DIRECTIONS:
Pull every line that includes the word "value" out of the data below and copy it.

[Saved entries]
══════════

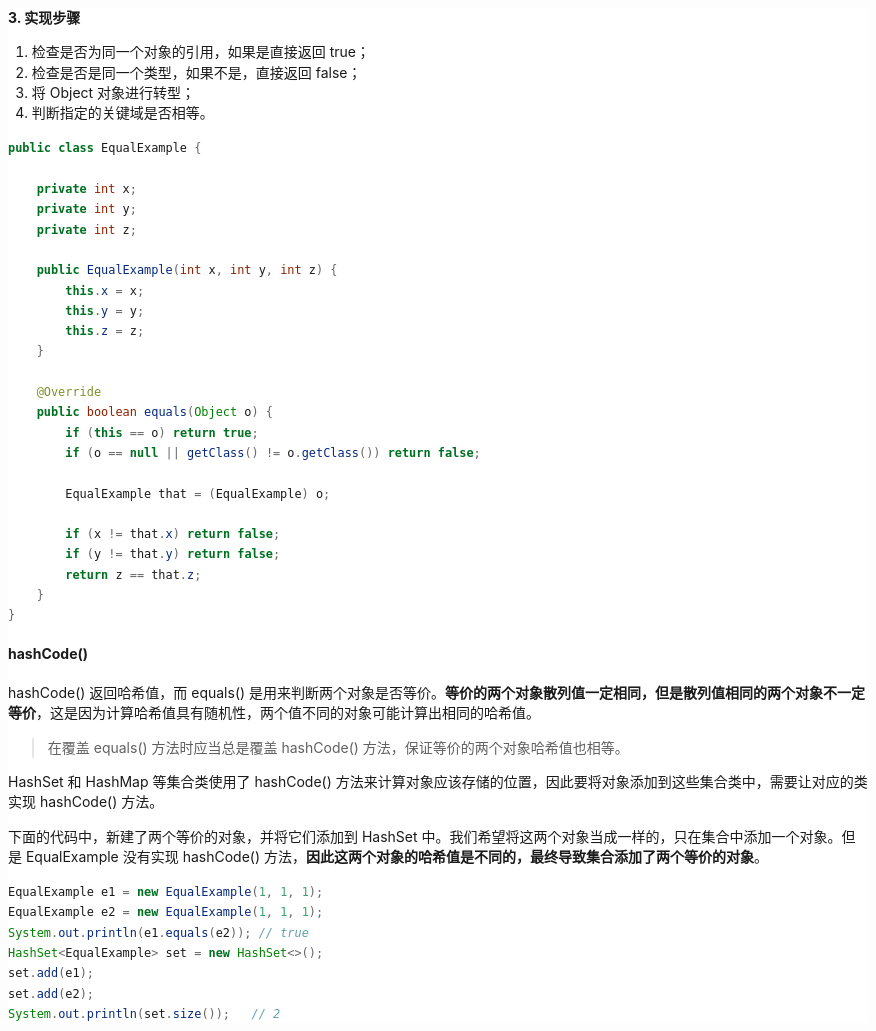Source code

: **3. 实现步骤**

1.  检查是否为同一个对象的引用，如果是直接返回 true；
2.  检查是否是同一个类型，如果不是，直接返回 false；
3.  将 Object 对象进行转型；
4.  判断指定的关键域是否相等。

```java
public class EqualExample {

    private int x;
    private int y;
    private int z;

    public EqualExample(int x, int y, int z) {
        this.x = x;
        this.y = y;
        this.z = z;
    }

    @Override
    public boolean equals(Object o) {
        if (this == o) return true;
        if (o == null || getClass() != o.getClass()) return false;

        EqualExample that = (EqualExample) o;

        if (x != that.x) return false;
        if (y != that.y) return false;
        return z == that.z;
    }
}
```

#### hashCode()

hashCode() 返回哈希值，而 equals() 是用来判断两个对象是否等价。**等价的两个对象散列值一定相同，但是散列值相同的两个对象不一定等价**，这是因为计算哈希值具有随机性，两个值不同的对象可能计算出相同的哈希值。

>   在覆盖 equals() 方法时应当总是覆盖 hashCode() 方法，保证等价的两个对象哈希值也相等。

HashSet 和 HashMap 等集合类使用了 hashCode() 方法来计算对象应该存储的位置，因此要将对象添加到这些集合类中，需要让对应的类实现 hashCode() 方法。

下面的代码中，新建了两个等价的对象，并将它们添加到 HashSet 中。我们希望将这两个对象当成一样的，只在集合中添加一个对象。但是 EqualExample 没有实现 hashCode() 方法，**因此这两个对象的哈希值是不同的，最终导致集合添加了两个等价的对象**。

```java
EqualExample e1 = new EqualExample(1, 1, 1);
EqualExample e2 = new EqualExample(1, 1, 1);
System.out.println(e1.equals(e2)); // true
HashSet<EqualExample> set = new HashSet<>();
set.add(e1);
set.add(e2);
System.out.println(set.size());   // 2
```
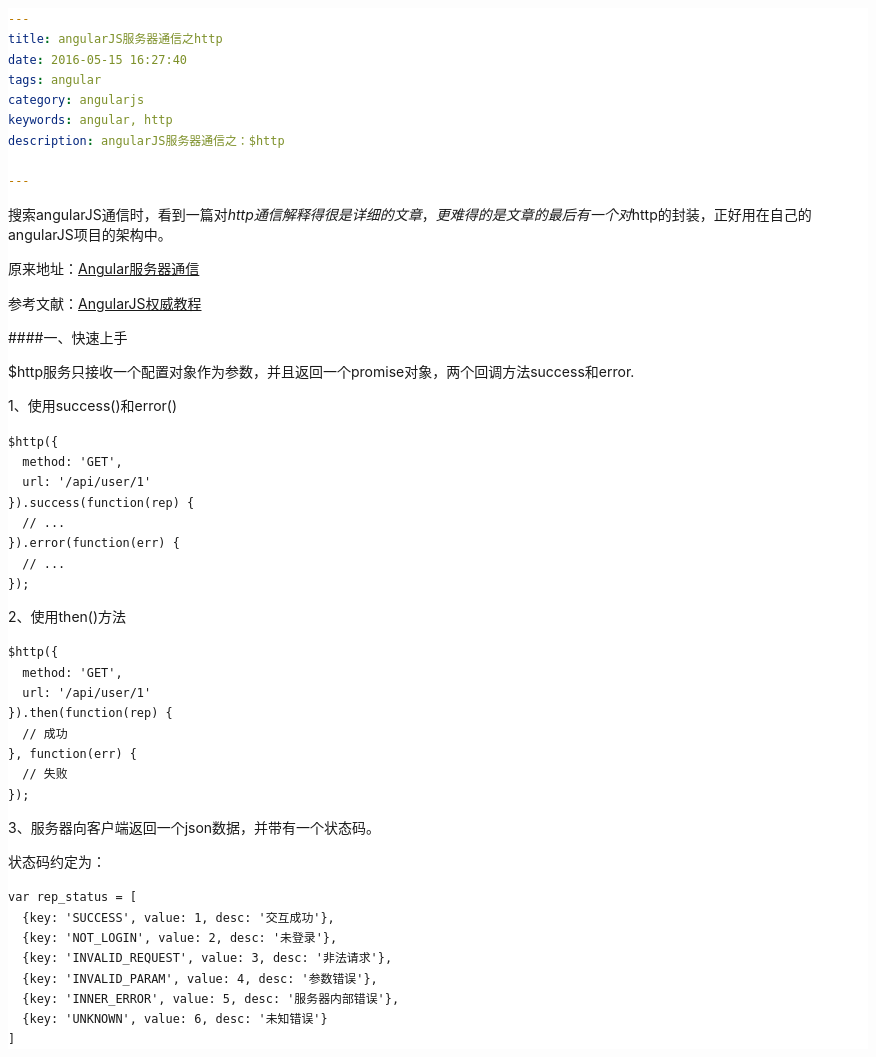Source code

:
 ```yaml
---
title: angularJS服务器通信之http
date: 2016-05-15 16:27:40
tags: angular
category: angularjs
keywords: angular, http
description: angularJS服务器通信之：$http 

---
```


搜索angularJS通信时，看到一篇对$http通信解释得很是详细的文章，更难得的是文章的最后有一个对$http的封装，正好用在自己的angularJS项目的架构中。

原来地址：[Angular服务器通信](http://www.cnblogs.com/wujie520303/p/4869600.html)

参考文献：[AngularJS权威教程](http://www.linuxidc.com/Linux/2015-01/111429.htm)

####一、快速上手

$http服务只接收一个配置对象作为参数，并且返回一个promise对象，两个回调方法success和error.

1、使用success()和error()

	$http({
	  method: 'GET',
	  url: '/api/user/1'
	}).success(function(rep) {
	  // ...
	}).error(function(err) {
	  // ...
	});

2、使用then()方法

	$http({
	  method: 'GET',
	  url: '/api/user/1'
	}).then(function(rep) {
	  // 成功
	}, function(err) {
	  // 失败
	});

3、服务器向客户端返回一个json数据，并带有一个状态码。

状态码约定为：

	var rep_status = [
	  {key: 'SUCCESS', value: 1, desc: '交互成功'},
	  {key: 'NOT_LOGIN', value: 2, desc: '未登录'},
	  {key: 'INVALID_REQUEST', value: 3, desc: '非法请求'},
	  {key: 'INVALID_PARAM', value: 4, desc: '参数错误'},
	  {key: 'INNER_ERROR', value: 5, desc: '服务器内部错误'},
	  {key: 'UNKNOWN', value: 6, desc: '未知错误'}
	]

══════════

THE ANSWER:
	  {key: 'SUCCESS', value: 1, desc: '交互成功'},
	  {key: 'NOT_LOGIN', value: 2, desc: '未登录'},
	  {key: 'INVALID_REQUEST', value: 3, desc: '非法请求'},
	  {key: 'INVALID_PARAM', value: 4, desc: '参数错误'},
	  {key: 'INNER_ERROR', value: 5, desc: '服务器内部错误'},
	  {key: 'UNKNOWN', value: 6, desc: '未知错误'}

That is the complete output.